La sage-femme présente dans la salle est venue me montrer mon petit bonhomme. Il était beau, il était tout chaud. Elle l'a posé près de mon visage, il s'est arrêté immédiatement de pleurer et a essayé de téter ma joue. Les bras immobilisés, je n'ai pas pu l'attraper mais j'ai savouré pleinement ce moment qui n'a duré que 5 minutes mais qui m'a paru durer une éternité comparé aux quelques secondes où l'on m'a laissée entrevoir mes enfants lors des césariennes précédentes.
Little Baby a été ensuite rapidement emmené dans une pièce plus chaude pour être réchauffé. Il a été mis en peau à peau sur son papa pendant que les médecins finissaient les dernières étapes de la césarienne.
J'ai quitté ensuite le bloc pour la salle de réveil où je devais passer 2 heures avant de pouvoir remonter en chambre. Pour Little Girl et Baby Boy c'est à chaque fois 4 heures que j'ai passé seule dans cette chambre de réveil, sans voir mon mari, sans voir mes bébés, à me demander si tout allait bien, à essayer de les imaginer, à ne pas pourvoir les allaiter immédiatement et sans jamais avoir pu les tenir dans mes bras aux premières heures de leurs vies.
Mais ce 2 août, dans cette maternité, les choses étaient bien différentes. Au bout de 30 minutes, j'ai vu arriver en salle de réveil James et Little Baby. On a posé ce tout petit bébé sur moi, en peau à peau. Il a essayé de téter, sans grand succès, mais il était là, avec moi, avec James. J'étais bien, j'étais heureuse, je n'étais pas seule.

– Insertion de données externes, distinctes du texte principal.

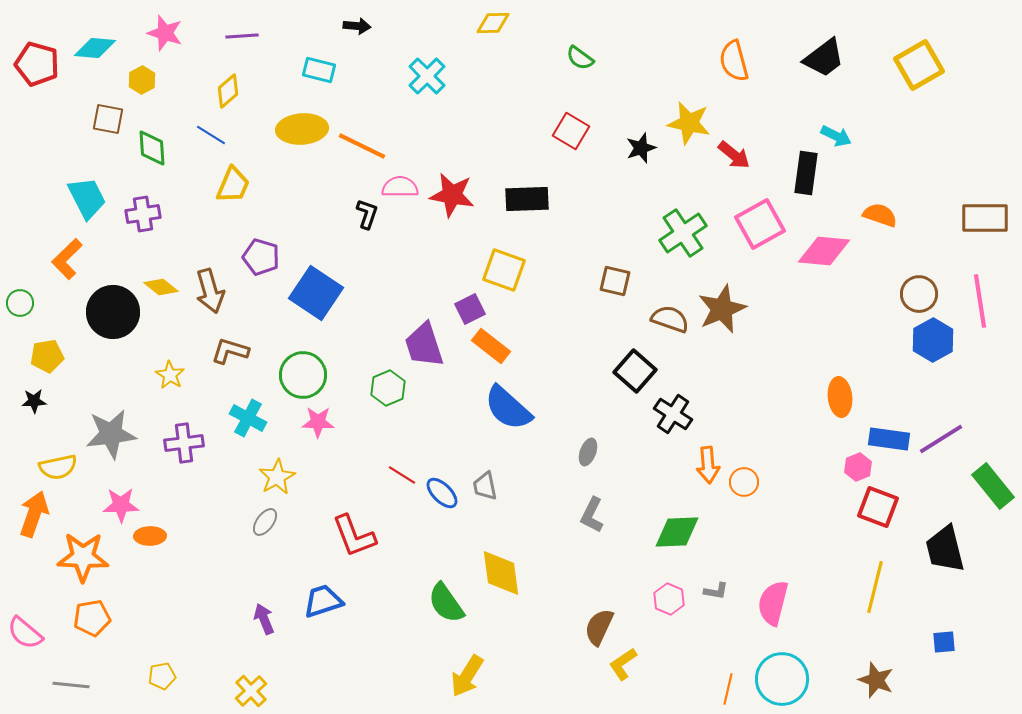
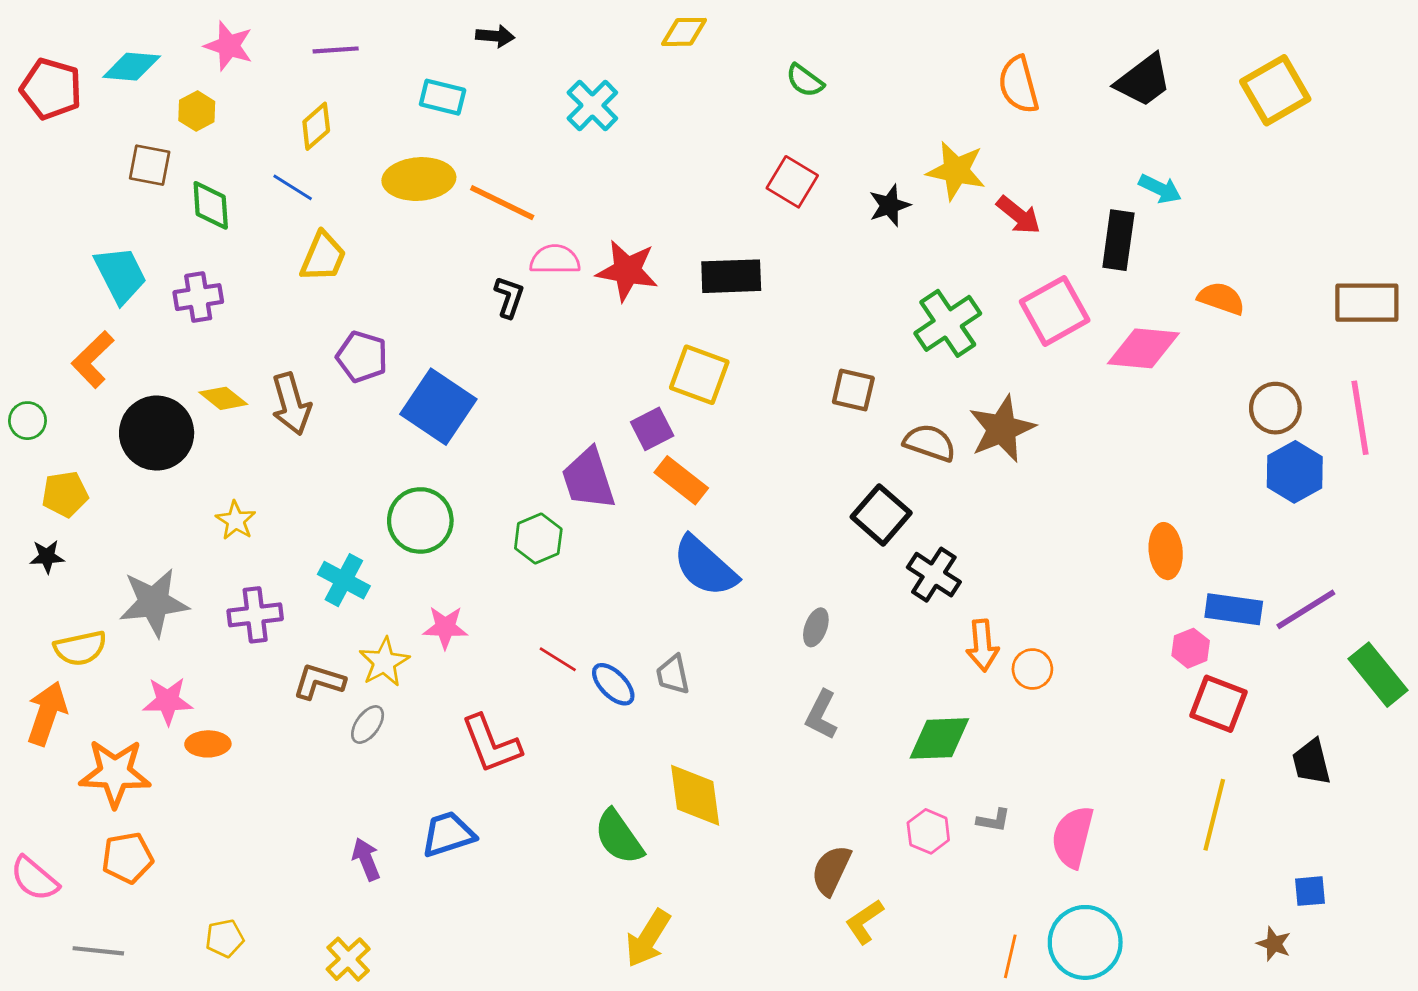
brown L-shape: (230, 351) -> (319, 681), moved
pink star: (318, 422) -> (445, 627), moved
black trapezoid: (945, 549) -> (1311, 762), size x0.7
brown star: (876, 680) -> (1274, 944), moved, size x0.7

A 1 heure du matin, on a pu retourner dans notre chambre. Je tenais toujours mon bébé contre moi. C'est la première fois que je remontais en chambre en tenant mon nouveau-né.
Little Baby a pleuré quasiment toute la nuit, il paraissait déboussolé, un peu paniqué, il ne parvenait pas à téter. Mais ni ses pleurs, ni ses cris, ni sa difficulté à téter ne pouvaient m'ébranler. J'étais sereine, comme je ne l'avais jamais été.
Pour la première fois de ma vie, j'ai eu l'impression d'accoucher, de mettre au monde mon bébé, d'être là pour lui dès les premiers moments de sa vie.
J'ai enfin ressenti les douleurs des contractions qui précèdent la venue au monde de son bébé, je sais ce que l'on ressent lorsque l'on perd les eaux, j'ai connu l'excitation de devoir me rendre à la maternité sans que ce soit prévu, simplement parce que mon tout petit bébé avait décidé de naître à ce moment précis.
Grâce à tout ce que j'ai vécu ce 2 août, le manque que j'ai ressenti à la naissance de mes deux ainés a enfin été comblé.
Une nouvelle fois, j'ai donné la vie par césarienne mais pour la première fois, j'ai eu l'impression d'accoucher, d'être actrice de cette naissance.
Il aura suffi que la nature change les plans dictés par les médecins, il aura suffi de quelques gestes simples, de quelques paroles, d'un peau à peau et de quelques personnes humaines et compétentes pour me réconcilier enfin avec la maternité.
Little Baby à 15 jours aujourd'hui. C'est un petit bébé très calme et très zen. Depuis 15 jours je suis une maman comblée. Fatiguée parce que les nuits sont un peu agitées, mais comblée.
Comme quoi, le hasard de la vie, quelques gestes simples et quelques paroles suffisent souvent à tout changer.
Un grand merci à toute l'équipe de l'hôpital Pellegrin de Bordeaux pour cette belle rencontre avec mon bébé.